Without the support of a single Democrat, Mr. Trump needed nearly all House Republicans to vote to support the bill; instead, the repeal bill exposed deep divisions within the Republican party. According to Mr. Trump, the bill was defeated by 10 to 15 Republicans, including more conservative members of the Freedom Caucus, who opposed the bill because it did not go far enough in repealing the ACA, and more moderate Republicans, who were concerned that the bill would harm states that had expanded access to Medicaid and would result in steep cost increases.
H.R. 1628 would have eliminated important aspects of the ACA – including coverage of prescription drugs, maternity care, and mental health services.
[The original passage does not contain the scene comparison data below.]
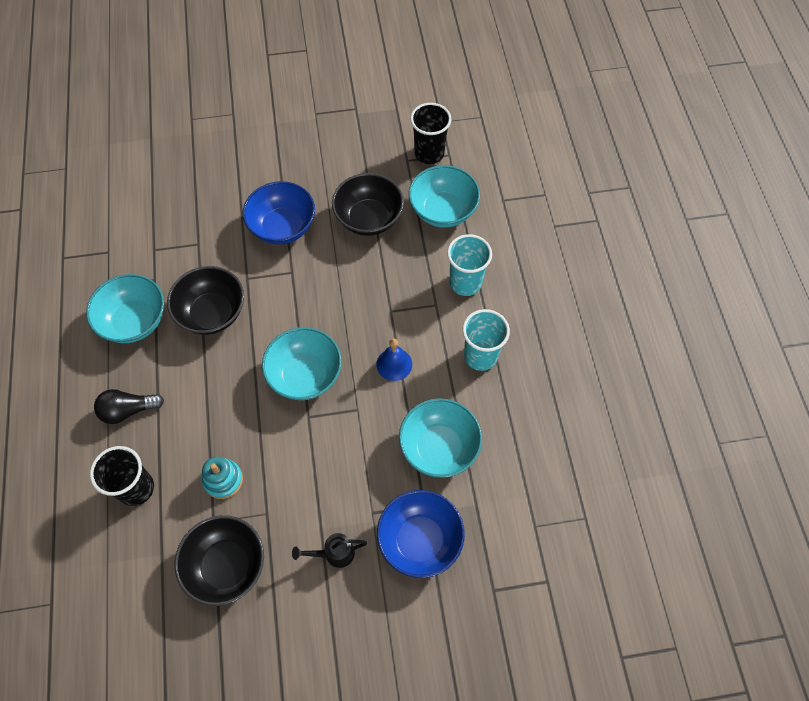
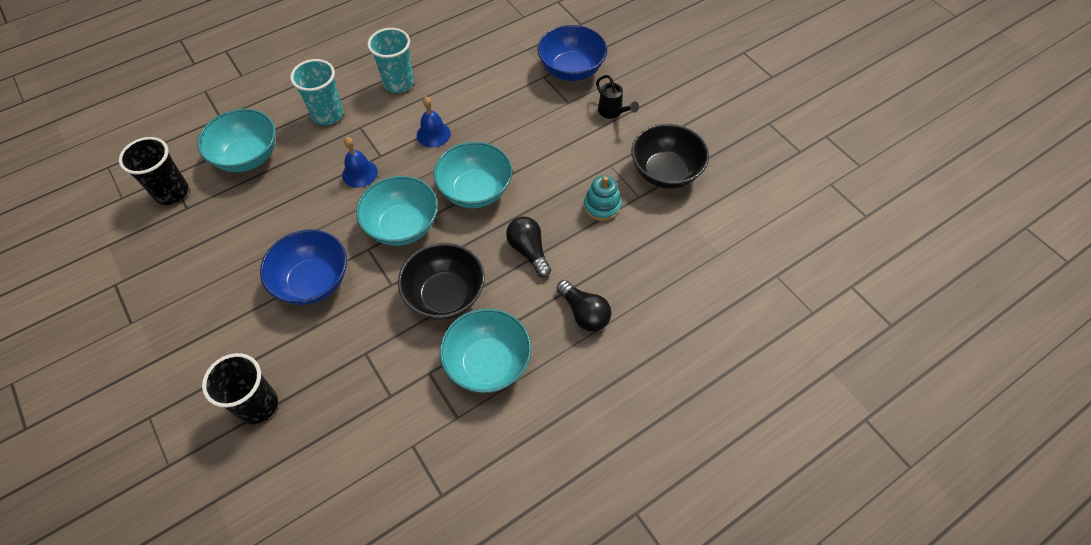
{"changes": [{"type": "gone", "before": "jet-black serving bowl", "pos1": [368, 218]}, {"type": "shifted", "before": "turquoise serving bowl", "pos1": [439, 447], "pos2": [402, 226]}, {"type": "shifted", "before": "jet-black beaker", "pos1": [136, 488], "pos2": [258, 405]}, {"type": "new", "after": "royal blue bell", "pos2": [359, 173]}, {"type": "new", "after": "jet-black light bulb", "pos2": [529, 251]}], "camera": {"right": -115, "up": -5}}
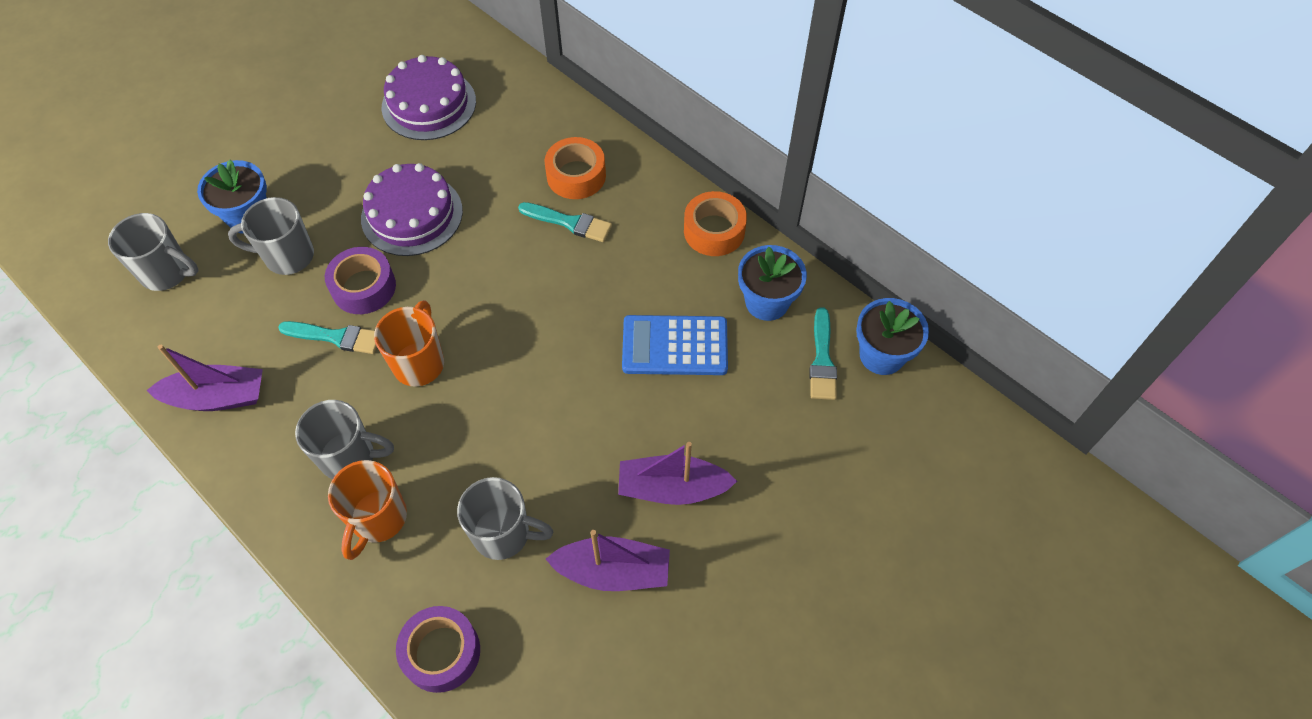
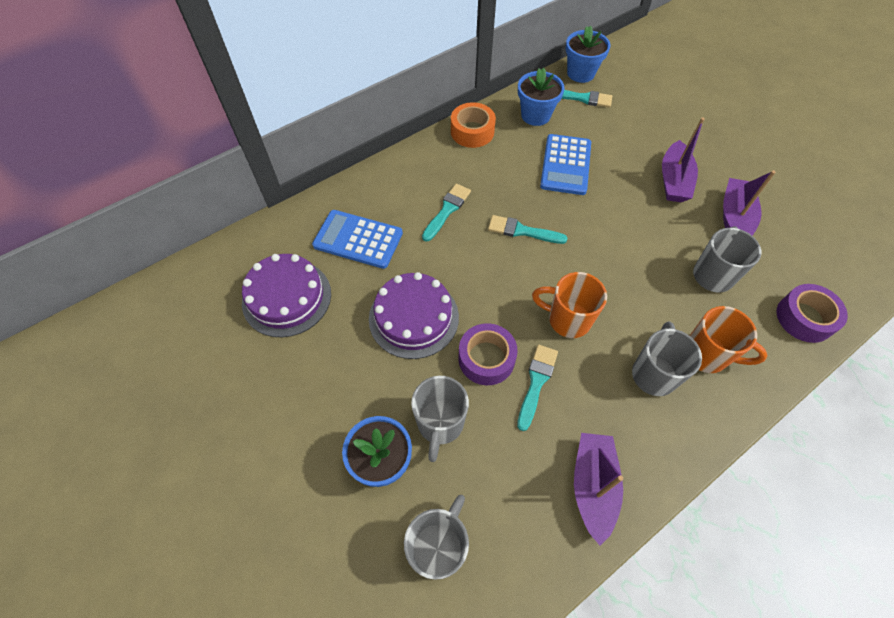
{"changes": [{"type": "gone", "before": "bright orange roll of tape", "pos1": [576, 175]}, {"type": "new", "after": "royal blue adding machine", "pos2": [358, 239]}, {"type": "new", "after": "turquoise brush", "pos2": [522, 231]}], "camera": {"right": -80, "up": 0}}
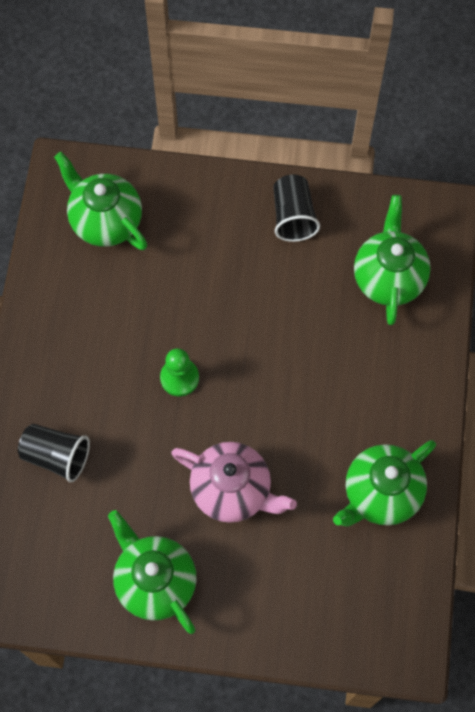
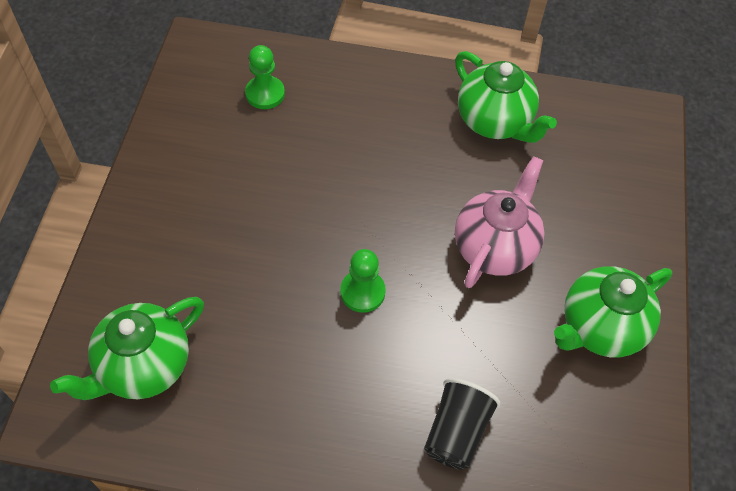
{"changes": [{"type": "gone", "before": "jet-black beaker", "pos1": [293, 216]}, {"type": "swapped", "before": "green tea pot", "after": "green game pawn", "pos1": [388, 278], "pos2": [265, 94]}], "camera": {"right": -90, "up": -10}}
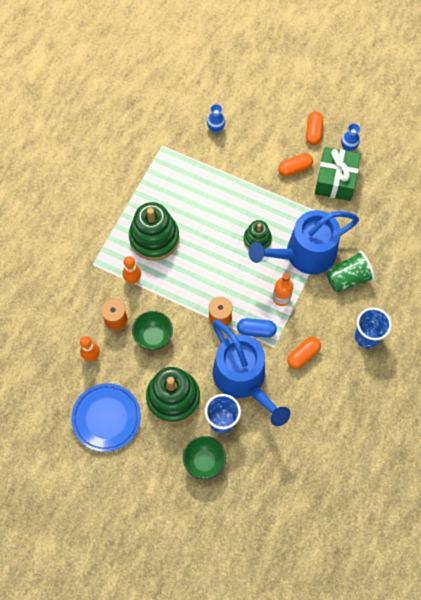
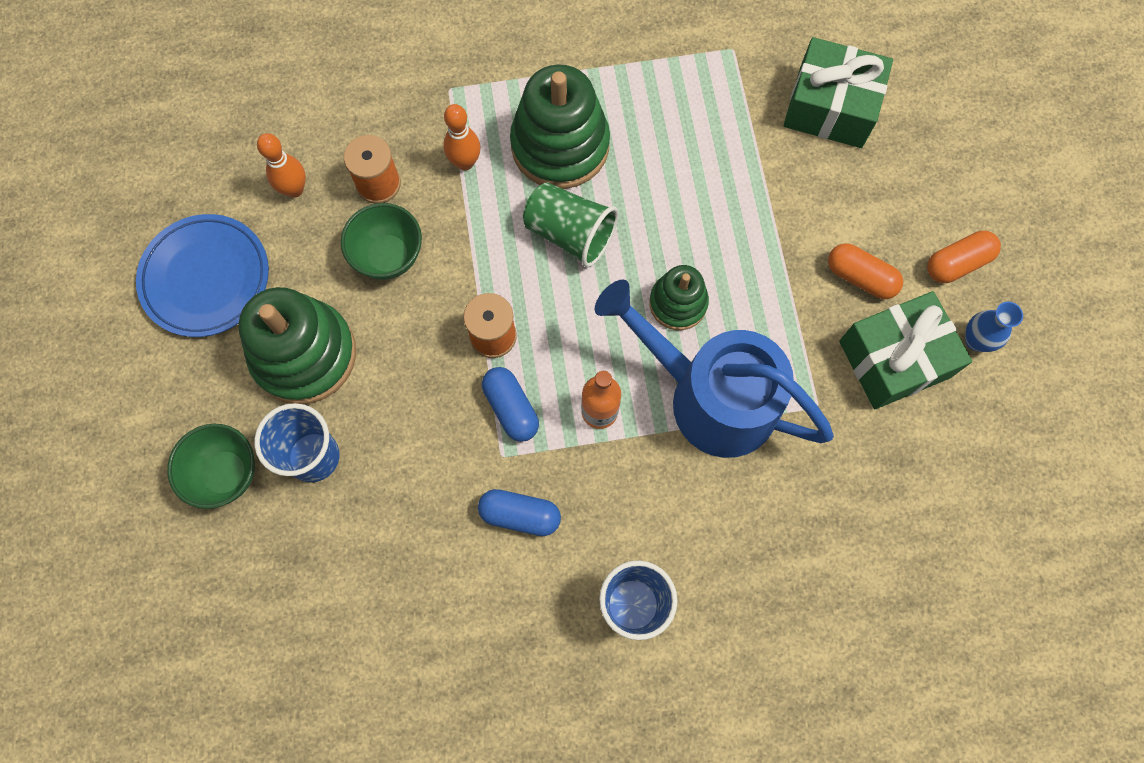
{"changes": [{"type": "swapped", "before": "royal blue vase", "after": "green present", "pos1": [216, 129], "pos2": [830, 107]}, {"type": "shifted", "before": "green beaker", "pos1": [348, 278], "pos2": [570, 234]}, {"type": "gone", "before": "royal blue watering can", "pos1": [243, 380]}, {"type": "repainted", "before": "bright orange pill shape", "after": "royal blue pill shape", "pos1": [303, 355], "pos2": [520, 515]}], "camera": {"right": 55, "up": 5}}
The bill would have also rolled back Medicaid expansion and allowed states to impose work requirements on Medicaid recipients. These changes would have been devastating for low income households, especially homeless individuals receiving supportive services through Medicaid.
The failure of Mr. Trump and Mr. Ryan to repeal the ACA will make it more difficult to enact comprehensive tax reform. Repealing the ACA would have generated cost savings that could have been used to help Republicans achieve their goal of lowering individual and corporate tax rates without increasing the deficit. Without ACA savings—and given the deep divide among Republicans over a border adjustment tax, which would have raised revenues—Republicans may not be able to substantially reform the tax code.